De tocht die Elsa door Europa maakt is ook een innerlijke tocht. Achter het veilige schild van de muziek hoefde ze niet naar zichzelf en niet naar buiten te kijken. Om vooruit te gaan, weg van de wereld die ze kent, moet ze iets van zichzelf achterlaten. Haar hele identiteit leek die van een pianiste te zijn, die werk van anderen uitvoert, op de manier zoals dat moet. Het is een leven waarin mannen haar in hun verhaal trekken, waarin zij dan in een of andere vorm eigenaar kunnen zijn. Die mannen zijn deel van een ruimere structuur. De leerlingen die ze leert kennen na die fameuze avond in Wenen passen ook niet in dat mannelijke kader of zijn er het slachtoffer van. De tocht verplicht haar te kijken naar haar eigen eenzaamheid en naar vragen die ze tot nu toe uit de weg ging.

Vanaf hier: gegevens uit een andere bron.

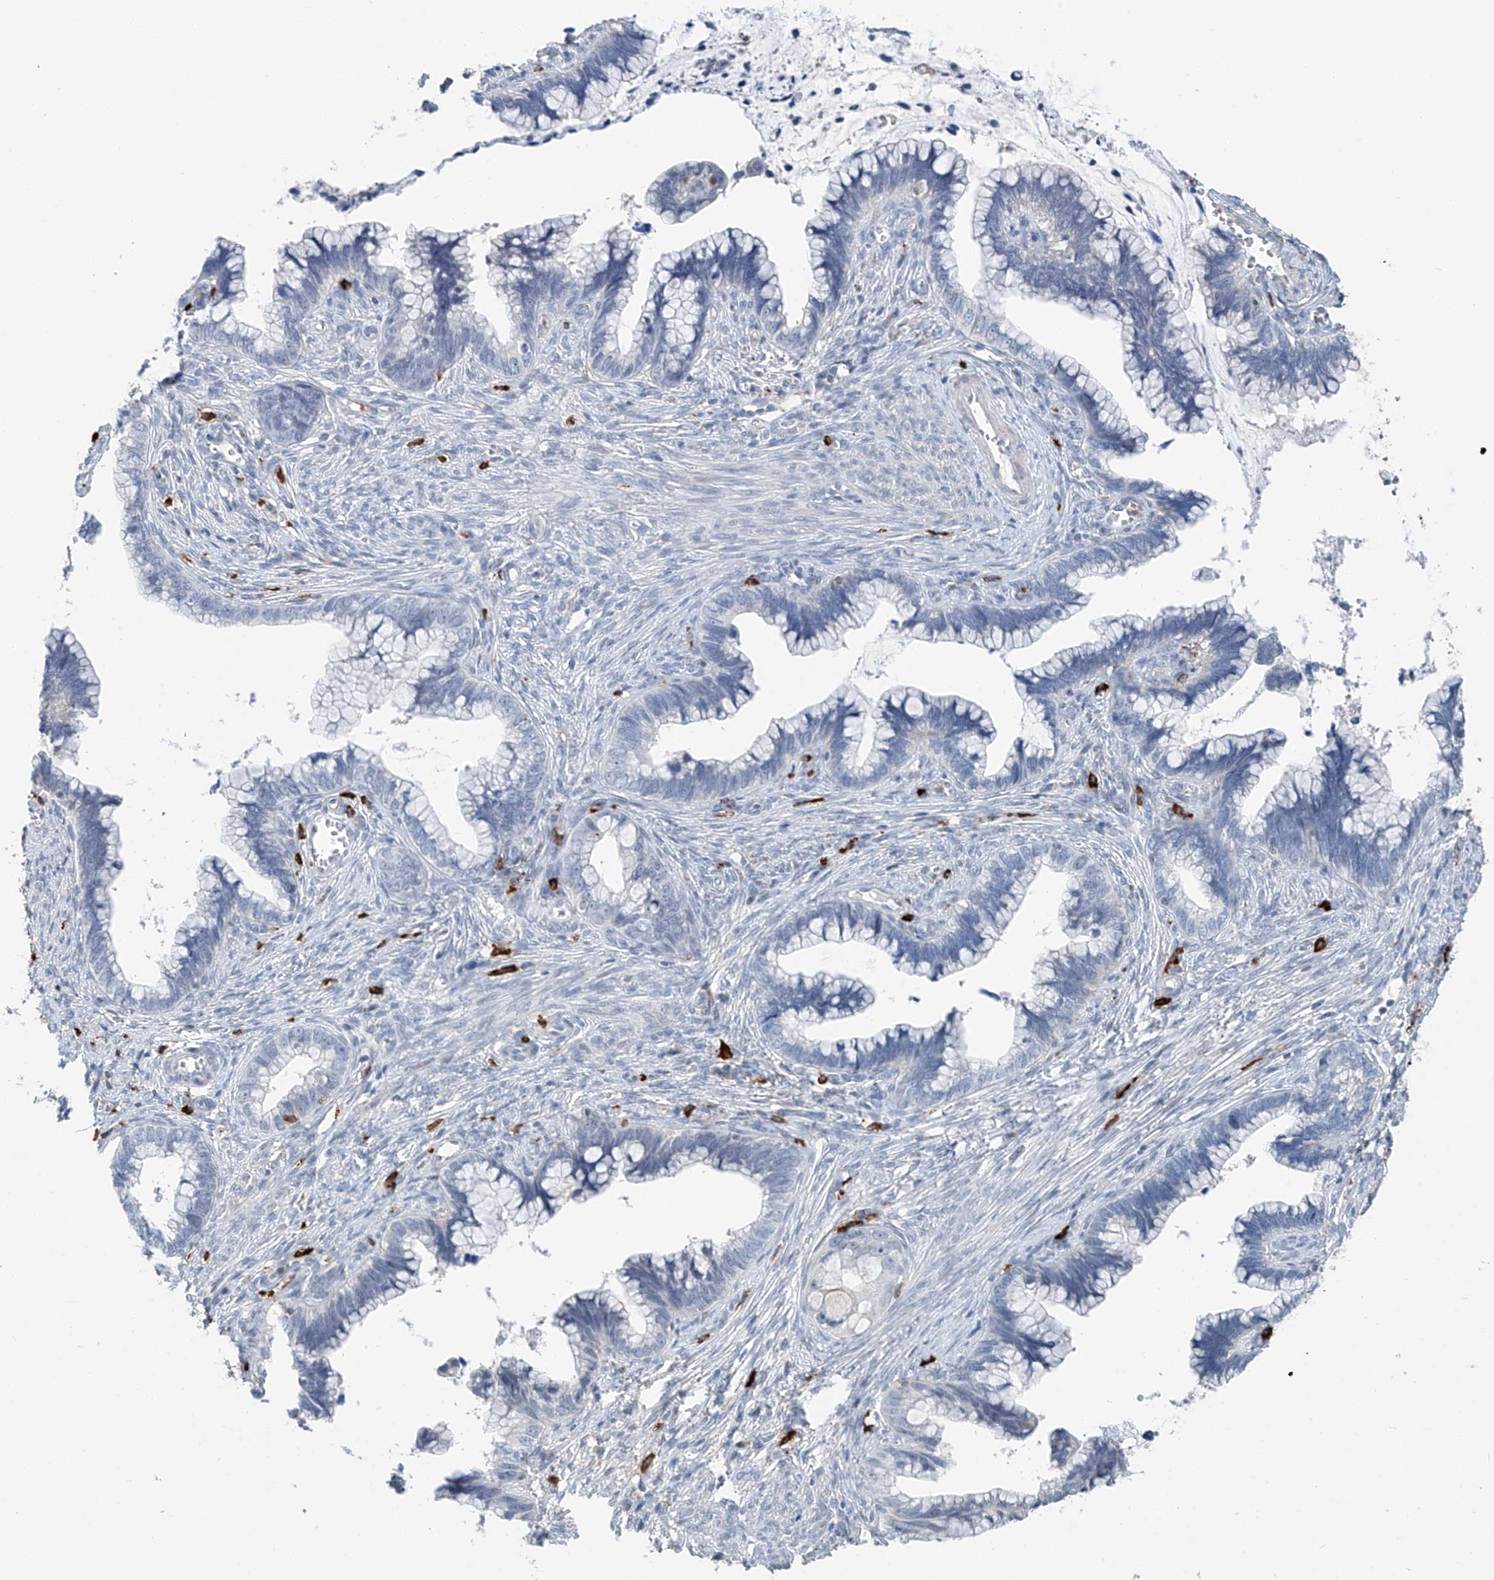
{"staining": {"intensity": "negative", "quantity": "none", "location": "none"}, "tissue": "cervical cancer", "cell_type": "Tumor cells", "image_type": "cancer", "snomed": [{"axis": "morphology", "description": "Adenocarcinoma, NOS"}, {"axis": "topography", "description": "Cervix"}], "caption": "Tumor cells are negative for protein expression in human adenocarcinoma (cervical).", "gene": "KLF15", "patient": {"sex": "female", "age": 44}}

Deborah Levy heeft van dat alles een bijzonder mooi boek gemaakt. Als je al lezer mee instapt in een tekst die een beetje magisch is en soms aanvoelt als een spiegelpaleis van beelden en symbolen, in een zeer literaire constructie, krijg je er enorm veel voor terug. Elsa’s reis ontroert je diep. Er is ook de ervaring van de zinnen in het boek. Ze zijn heel erg mooi gecondenseerd. Ze bewegen heel vanzelfsprekend en soepel tussen de gebeurtenissen, stemmen en beelden. Het is alsof je op een bepaalde manier elk woord kunt zien en kunt voelen hoe de zinnen ademen. Je weet terwijl je leest dat je nog oneindig veel meer zou kunnen ontdekken zodra je het boek een tweede keer leest. Heel erg de moeite.